Six police contracts awarded since 2020 stated that the People’s Daily was chosen to conduct monitoring on the basis of its technical ability to gather data abroad.

“It’s the only one in the industry that deploys overseas servers. It is a public opinion service organization that can monitor and collect more than 8,000 overseas media without ‘overturning the wall,’ ” said the Guangdong Police Department in a $26,200 contract offer posted in July 2020, referring to the ability of the People’s Daily unit to collect overseas data outside China’s Great Firewall.

Experts say the increasingly advanced social media surveillance technology available to Chinese police could worsen the targeted harassment of Beijing’s critics.

“The Chinese government is one of the worst offenders when it comes to targeting individuals outside of the country,” said Adrian Shahbaz, the director for technology and democracy at the think tank Freedom House.

“It has an extreme chilling effect on how Chinese citizens outside of China are using social media tools, because they know that back home, their information is very easily monitored by Chinese authorities,” he said.

The China Public Security Bureau did not respond to a request for comment.

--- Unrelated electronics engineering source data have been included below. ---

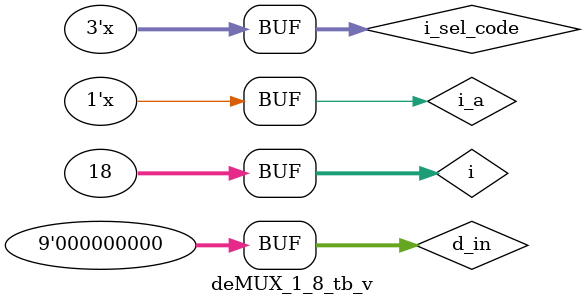
<source format=v>

`timescale 1ms/1ms


module deMUX_1_8_tb_v;
  
  reg  i_a;
  reg  [2:0] i_sel_code;
  wire [7:0] o_code;
  
  // reg i_a, i_sel_code, o_code, i_d;
  reg [8:0] d_in = 9'b000000000;
  integer i;
  
  // duv port map options:
  // deMUX_1_8_v__behavior duv (.i_a(i_a), .i_sel_code(i_sel_code), .o_code(o_code)); 
  deMUX_1_8_v__cmpnt duv (.i_a(i_a), .i_sel_code(i_sel_code), .o_code(o_code)); 
  
  //procedure statement
  initial begin
      
      for (i = 0 ; i < (2 ** 4) + 2 ; i = i + 1) begin
        #1000 i_sel_code[0] = d_in[0];
              i_sel_code[1] = d_in[1];
              i_sel_code[2] = d_in[2];
              i_a           = d_in[3];

        // i_sel_code[0] = d_in[1]; o_code = d_in[2]; i_d = d_in[3]; o_codes = d_in[4]; i_n_cs_0 = d_in[5]; ;
        d_in = d_in + 1;
      end
          
    end

endmodule












</source>
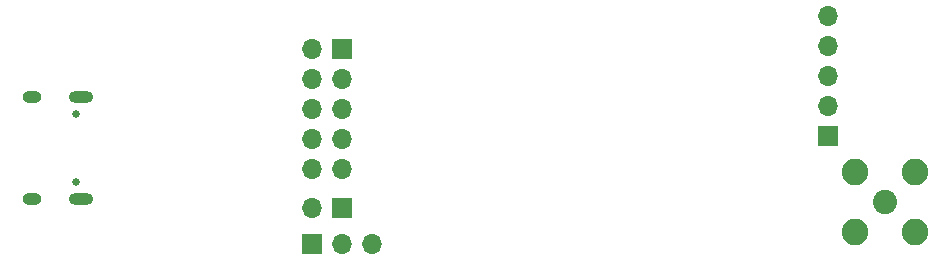
<source format=gbr>
%TF.GenerationSoftware,KiCad,Pcbnew,(5.1.9)-1*%
%TF.CreationDate,2021-02-24T20:28:46+08:00*%
%TF.ProjectId,M-HL10-kit,4d2d484c-3130-42d6-9b69-742e6b696361,rev?*%
%TF.SameCoordinates,Original*%
%TF.FileFunction,Soldermask,Bot*%
%TF.FilePolarity,Negative*%
%FSLAX46Y46*%
G04 Gerber Fmt 4.6, Leading zero omitted, Abs format (unit mm)*
G04 Created by KiCad (PCBNEW (5.1.9)-1) date 2021-02-24 20:28:46*
%MOMM*%
%LPD*%
G01*
G04 APERTURE LIST*
%ADD10O,1.700000X1.700000*%
%ADD11R,1.700000X1.700000*%
%ADD12C,0.650000*%
%ADD13O,1.600000X1.000000*%
%ADD14O,2.100000X1.000000*%
%ADD15C,2.250000*%
%ADD16C,2.050000*%
G04 APERTURE END LIST*
D10*
%TO.C,J5*%
X205994000Y-82042000D03*
X205994000Y-84582000D03*
X205994000Y-87122000D03*
X205994000Y-89662000D03*
D11*
X205994000Y-92202000D03*
%TD*%
D12*
%TO.C,J4*%
X142305000Y-90328000D03*
X142305000Y-96108000D03*
D13*
X138625000Y-97538000D03*
X138625000Y-88898000D03*
D14*
X142805000Y-97538000D03*
X142805000Y-88898000D03*
%TD*%
D10*
%TO.C,TEST*%
X162306000Y-98298000D03*
D11*
X164846000Y-98298000D03*
%TD*%
D10*
%TO.C,J2*%
X162306000Y-94996000D03*
X164846000Y-94996000D03*
X162306000Y-92456000D03*
X164846000Y-92456000D03*
X162306000Y-89916000D03*
X164846000Y-89916000D03*
X162306000Y-87376000D03*
X164846000Y-87376000D03*
X162306000Y-84836000D03*
D11*
X164846000Y-84836000D03*
%TD*%
D10*
%TO.C,AT*%
X167386000Y-101346000D03*
X164846000Y-101346000D03*
D11*
X162306000Y-101346000D03*
%TD*%
D15*
%TO.C,J6*%
X208280000Y-100330000D03*
X208280000Y-95250000D03*
X213360000Y-95250000D03*
X213360000Y-100330000D03*
D16*
X210820000Y-97790000D03*
%TD*%
M02*

</source>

A police bureau in southern China’s Nanping city purchased a $42,000 system that “supports collection, discovery, and warning functions for ... Twitter and Facebook social media data according to different classifications and keyword groups, as well as overseas information lists,” according to bidding documents released in July 2020.

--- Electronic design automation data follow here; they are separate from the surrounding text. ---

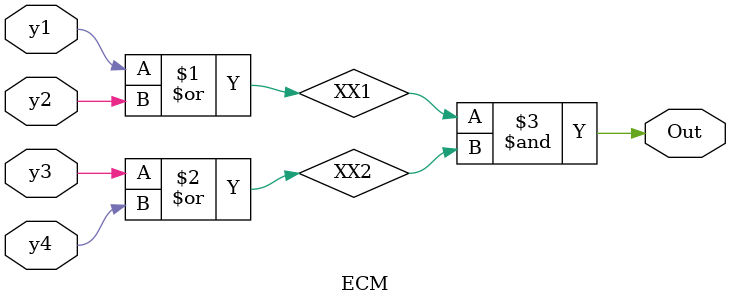
<source format=v>
module ECM (y1,y2,y3,y4,Out);
  input y1,y2,y3,y4;
  output Out;
  wire XX1,XX2;
  

  assign XX1=y1|y2;
  
  assign XX2=y3|y4;
  
  assign Out=XX1&XX2;
  
endmodule  
  

  

  
  
  
  
  
  

  
  
  
  
  
  
  
  


</source>
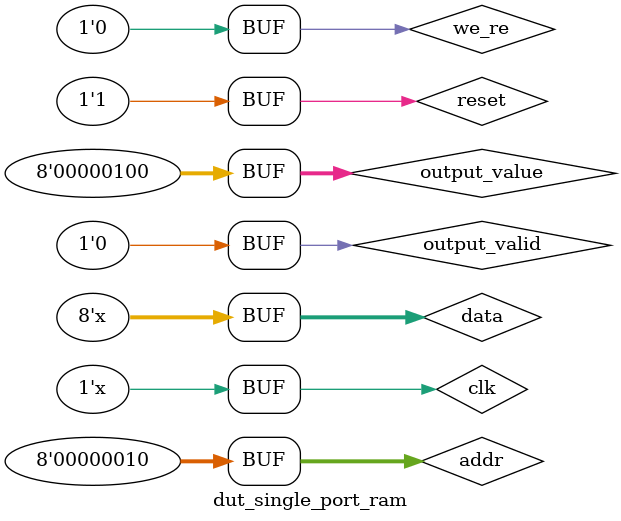
<source format=v>

module single_port_ram
( data,
 addr,
 we_re,  //we_re high for writing low for reading
 clk,
 reset
);
parameter data_width = 8 , addr_width =8; // parameterising so that we can use it further with other values
 
//************definind the buses***********//
inout [data_width-1:0]data;
input [addr_width-1:0]addr;
//****************************************//

//*********** input port*********//
input clk ,we_re,reset;
//******************************//

//**********creating memory*************//
reg [data_width-1:0]mem[0:addr_width-1];
//*************************************//

//***************buffer for output data**********//
reg [data_width -1 :0] outdata;
//**********************************************//

assign data = (!we_re)?outdata:8'hZZ; // since inout cannot be a reg type therefore need outdata as intermediate

integer i;

always @(posedge clk)
begin
if(!reset)
for (i=0; i<8; i=i+1)
   mem[i] <= 8'b0; // putting zero in every memory place

//****************write conditon***************//
else if(we_re)
   begin
      mem[addr] <= data ;
   end
//*****************************************//

//*************read operation*************//
else
   begin
      outdata <= mem[addr] ;
	  
   end
//******************************************//
end


endmodule


//*********************************Test Bench**************************************//
module dut_single_port_ram;

reg clk,we_re,reset,output_valid;//output valid is high if the data is read ***///
wire [7:0] data;
reg [7:0] output_value,addr;

single_port_ram a1(data,addr,we_re,clk,reset);

assign data = (output_valid ) ? output_value: 8'hZZ;

initial
begin
clk=0;
reset =0;
#10 reset =1;
#5 we_re =1;

output_valid =1;
output_value = 8'b00000100; //[using data it as input]this gives value to data signal
addr = 8'b0000010;

#4 we_re = 0;
output_valid =0 ; // now using data it as output 

addr =  8'b0000010;


end
always #4 clk =~clk;

endmodule
</source>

Other procurements for public opinion services outline programs purchased by Chinese police and Xinjiang government bodies to track “sensitive” ethnic language content abroad. (China’s mainly-Muslim Uyghurs are concentrated in Xinjiang.)

A $43,000 system purchased by police in central China’s Shangnan county included a “foreign sensitive information” collection system that requested Uyghur and Tibetan staff translators, according to the contracts.

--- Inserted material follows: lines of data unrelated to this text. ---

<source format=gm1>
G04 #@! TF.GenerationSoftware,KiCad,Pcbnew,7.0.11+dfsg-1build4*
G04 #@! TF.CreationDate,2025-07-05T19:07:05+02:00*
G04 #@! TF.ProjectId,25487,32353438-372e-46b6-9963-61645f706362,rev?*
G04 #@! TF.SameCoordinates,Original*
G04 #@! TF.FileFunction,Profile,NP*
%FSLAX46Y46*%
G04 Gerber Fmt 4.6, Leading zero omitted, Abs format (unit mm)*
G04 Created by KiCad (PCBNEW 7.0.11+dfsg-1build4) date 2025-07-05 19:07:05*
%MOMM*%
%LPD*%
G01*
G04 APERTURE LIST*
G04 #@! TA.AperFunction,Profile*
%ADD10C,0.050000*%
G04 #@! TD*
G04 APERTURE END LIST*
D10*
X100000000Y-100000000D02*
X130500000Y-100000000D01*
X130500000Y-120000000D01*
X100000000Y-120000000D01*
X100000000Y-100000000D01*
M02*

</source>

Military procurement documents — less detailed than other types — did not offer much detail on the purpose of the foreign data collection but alluded to vague categories of data including “key personnel.”

One heavily redacted June 2020 contract issued by the People’s Liberation Army described a system that would trawl foreign sites and categorize data on the basis of affiliation, geography and country.

Source Data Technology, the Shanghai-based company that won the contract, says on its website that it uses “advanced big data mining and artificial intelligence analysis technology” to cover more than 90 percent of social media in the United States, Europe and China’s neighboring countries.